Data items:
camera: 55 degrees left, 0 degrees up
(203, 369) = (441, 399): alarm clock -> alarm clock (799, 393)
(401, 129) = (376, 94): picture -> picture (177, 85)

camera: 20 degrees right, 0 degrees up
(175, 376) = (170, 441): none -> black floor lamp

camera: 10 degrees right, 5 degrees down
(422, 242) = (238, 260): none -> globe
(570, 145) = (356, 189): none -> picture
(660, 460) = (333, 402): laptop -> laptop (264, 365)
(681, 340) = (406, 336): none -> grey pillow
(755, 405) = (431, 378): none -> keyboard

> _TASK DESCRIPTION_: Your response should consist solely of the lines from the one containing "(175, 376) = (170, 441): none" to the end of the entries, both ends included, exactly as they appear.

> _YOUR SOLUTION_:
(175, 376) = (170, 441): none -> black floor lamp

camera: 10 degrees right, 5 degrees down
(422, 242) = (238, 260): none -> globe
(570, 145) = (356, 189): none -> picture
(660, 460) = (333, 402): laptop -> laptop (264, 365)
(681, 340) = (406, 336): none -> grey pillow
(755, 405) = (431, 378): none -> keyboard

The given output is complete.